**TAREFAS PROPOSTAS:**
1. Responda com base no texto sobre o Hospital Geral de Roraima:
(a) Em quantos dias as medidas devem ser adotadas, segundo a sentença?
(b) Em que ano começou a investigação do MPF?
(c) Qual órgão da Justiça proferiu as medidas?
2. Reproduza sem alterações um trecho do texto sobre o Hospital Geral de Roraima. Comece nas palavras "De acordo com" e pare depois de "dos Direitos Difusos.".

··· TEXTO DE REFERÊNCIA ···

Hospital Geral de Roraima (HGR). Foto: Secom RR

O Ministério Público Federal (MPF) obteve, no último dia 7, sentença favorável para que o Estado de Roraima implemente medidas estruturais no Hospital Geral de Roraima (HGR). O objetivo é garantir atendimento adequado e culturalmente específico aos povos indígenas dos Distritos Sanitários Especiais Indígenas (DSEIs) Yanomami e Leste de Roraima.

De acordo com a decisão, o Estado de Roraima deve promover a contratação de intérpretes de línguas indígenas, abrangendo, no mínimo, os idiomas mais utilizados pelos povos indígenas atendidos no HGR. A Justiça também determinou o fornecimento de dieta especial, compatível com os hábitos alimentares e restrições culturais das etnias indígenas e a elaboração e implementação de protocolos clínicos diferenciados, voltados ao acolhimento e ao acesso da população indígena.

As medidas, que acolhem ação civil pública proposta pelo MPF, foram proferidas pela 2ª Vara Federal Cível da Seção Judiciária de Roraima. Segundo a sentença, as iniciativas devem ser adotadas em até 90 dias. Em caso de descumprimento, o Estado poderá ser multado diariamente, com os valores revertidos ao Fundo de Defesa dos Direitos Difusos.

As irregularidades apuradas – A investigação do MPF, iniciada em 2019, identificou ausência de intérpretes contratados (o hospital dependia de cessões pontuais e precárias dos DSEIs), falta de espaços com ambiência culturalmente adequada, inexistência de cardápio diferenciado, ausência de protocolos clínicos adaptados e deficiências na coordenação indígena do hospital.

Durante a instrução processual, foram documentados casos de pacientes em macas nos corredores com acompanhantes dormindo no chão, conforme fotografias e depoimento do fiscal do Ministério da Saúde; barreiras linguísticas prejudicando diagnósticos e tratamentos; desconforto dos profissionais de saúde por não conseguirem se comunicar adequadamente; e até casos de preconceito por falta de capacitação sobre especificidades culturais.

··· DADOS PARA ANÁLISE ···

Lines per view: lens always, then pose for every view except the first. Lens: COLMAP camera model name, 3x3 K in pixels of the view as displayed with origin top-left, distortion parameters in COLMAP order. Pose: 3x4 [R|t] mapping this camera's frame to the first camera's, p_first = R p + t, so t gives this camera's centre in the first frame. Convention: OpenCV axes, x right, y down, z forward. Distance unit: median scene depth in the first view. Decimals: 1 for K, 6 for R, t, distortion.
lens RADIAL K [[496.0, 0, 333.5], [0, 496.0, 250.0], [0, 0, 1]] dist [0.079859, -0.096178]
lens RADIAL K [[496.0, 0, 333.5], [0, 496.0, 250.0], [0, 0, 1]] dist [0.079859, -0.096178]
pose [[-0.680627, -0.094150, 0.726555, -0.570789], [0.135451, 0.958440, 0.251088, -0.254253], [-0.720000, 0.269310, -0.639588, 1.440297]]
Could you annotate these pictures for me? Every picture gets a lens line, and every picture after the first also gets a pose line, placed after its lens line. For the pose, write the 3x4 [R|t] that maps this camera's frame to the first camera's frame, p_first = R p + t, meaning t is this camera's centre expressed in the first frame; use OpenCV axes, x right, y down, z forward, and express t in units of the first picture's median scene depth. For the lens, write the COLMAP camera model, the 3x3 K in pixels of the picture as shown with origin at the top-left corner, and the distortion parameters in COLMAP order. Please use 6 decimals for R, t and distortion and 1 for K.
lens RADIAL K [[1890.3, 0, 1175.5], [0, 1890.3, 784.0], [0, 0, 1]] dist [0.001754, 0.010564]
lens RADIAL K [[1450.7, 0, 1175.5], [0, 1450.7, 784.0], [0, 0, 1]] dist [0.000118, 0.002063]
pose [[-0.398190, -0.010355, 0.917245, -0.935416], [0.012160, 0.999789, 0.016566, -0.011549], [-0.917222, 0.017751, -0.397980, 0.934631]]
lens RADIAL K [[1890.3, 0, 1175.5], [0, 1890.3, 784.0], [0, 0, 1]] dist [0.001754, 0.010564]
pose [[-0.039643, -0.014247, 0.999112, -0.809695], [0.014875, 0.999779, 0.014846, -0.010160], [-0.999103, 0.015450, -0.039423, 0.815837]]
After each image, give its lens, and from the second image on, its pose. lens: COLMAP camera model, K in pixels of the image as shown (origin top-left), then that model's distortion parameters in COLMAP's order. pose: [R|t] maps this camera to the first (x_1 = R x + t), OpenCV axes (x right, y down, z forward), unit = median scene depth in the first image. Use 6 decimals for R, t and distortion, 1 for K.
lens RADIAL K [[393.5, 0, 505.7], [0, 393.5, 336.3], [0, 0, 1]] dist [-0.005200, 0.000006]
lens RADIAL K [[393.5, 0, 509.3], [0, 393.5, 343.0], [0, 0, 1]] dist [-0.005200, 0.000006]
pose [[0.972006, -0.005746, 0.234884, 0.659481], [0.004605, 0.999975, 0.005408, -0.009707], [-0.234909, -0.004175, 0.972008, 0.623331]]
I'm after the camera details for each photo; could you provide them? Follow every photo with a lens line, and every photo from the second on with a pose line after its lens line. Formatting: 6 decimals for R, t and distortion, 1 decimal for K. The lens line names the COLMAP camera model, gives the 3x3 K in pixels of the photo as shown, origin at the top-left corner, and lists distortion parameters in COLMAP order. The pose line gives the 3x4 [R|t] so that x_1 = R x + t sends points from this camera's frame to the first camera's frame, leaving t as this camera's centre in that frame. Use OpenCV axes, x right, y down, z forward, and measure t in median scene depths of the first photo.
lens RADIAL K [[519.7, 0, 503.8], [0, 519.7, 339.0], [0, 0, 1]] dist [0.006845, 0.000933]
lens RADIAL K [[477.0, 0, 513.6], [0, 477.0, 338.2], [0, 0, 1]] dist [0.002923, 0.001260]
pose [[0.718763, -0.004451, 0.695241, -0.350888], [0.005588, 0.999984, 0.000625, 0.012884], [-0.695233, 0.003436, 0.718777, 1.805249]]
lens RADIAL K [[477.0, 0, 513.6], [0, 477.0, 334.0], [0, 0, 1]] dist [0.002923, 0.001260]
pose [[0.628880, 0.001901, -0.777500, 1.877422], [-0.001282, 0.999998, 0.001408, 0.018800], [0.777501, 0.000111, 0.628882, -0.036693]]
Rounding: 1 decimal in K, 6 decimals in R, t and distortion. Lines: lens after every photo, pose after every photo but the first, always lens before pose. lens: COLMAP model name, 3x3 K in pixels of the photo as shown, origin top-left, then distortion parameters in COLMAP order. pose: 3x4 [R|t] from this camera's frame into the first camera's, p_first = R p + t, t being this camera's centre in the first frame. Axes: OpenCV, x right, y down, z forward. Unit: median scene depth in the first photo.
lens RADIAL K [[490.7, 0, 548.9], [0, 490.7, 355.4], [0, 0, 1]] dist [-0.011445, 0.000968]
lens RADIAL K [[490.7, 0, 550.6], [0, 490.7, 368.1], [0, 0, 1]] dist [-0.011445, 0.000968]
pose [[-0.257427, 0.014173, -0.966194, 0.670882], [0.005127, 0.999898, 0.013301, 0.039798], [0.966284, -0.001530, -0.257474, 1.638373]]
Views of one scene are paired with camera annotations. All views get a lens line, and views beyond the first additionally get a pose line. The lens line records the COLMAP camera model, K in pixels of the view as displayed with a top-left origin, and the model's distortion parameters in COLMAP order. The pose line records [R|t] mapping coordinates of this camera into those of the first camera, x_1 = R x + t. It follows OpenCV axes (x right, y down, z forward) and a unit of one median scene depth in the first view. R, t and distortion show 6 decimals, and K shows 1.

···

**RESPOSTAS:**
1.
(a) Em até 90 dias.
(b) Em 2019.
(c) A 2ª Vara Federal Cível da Seção Judiciária de Roraima.

2.
De acordo com a decisão, o Estado de Roraima deve promover a contratação de intérpretes de línguas indígenas, abrangendo, no mínimo, os idiomas mais utilizados pelos povos indígenas atendidos no HGR. A Justiça também determinou o fornecimento de dieta especial, compatível com os hábitos alimentares e restrições culturais das etnias indígenas e a elaboração e implementação de protocolos clínicos diferenciados, voltados ao acolhimento e ao acesso da população indígena.

As medidas, que acolhem ação civil pública proposta pelo MPF, foram proferidas pela 2ª Vara Federal Cível da Seção Judiciária de Roraima. Segundo a sentença, as iniciativas devem ser adotadas em até 90 dias. Em caso de descumprimento, o Estado poderá ser multado diariamente, com os valores revertidos ao Fundo de Defesa dos Direitos Difusos.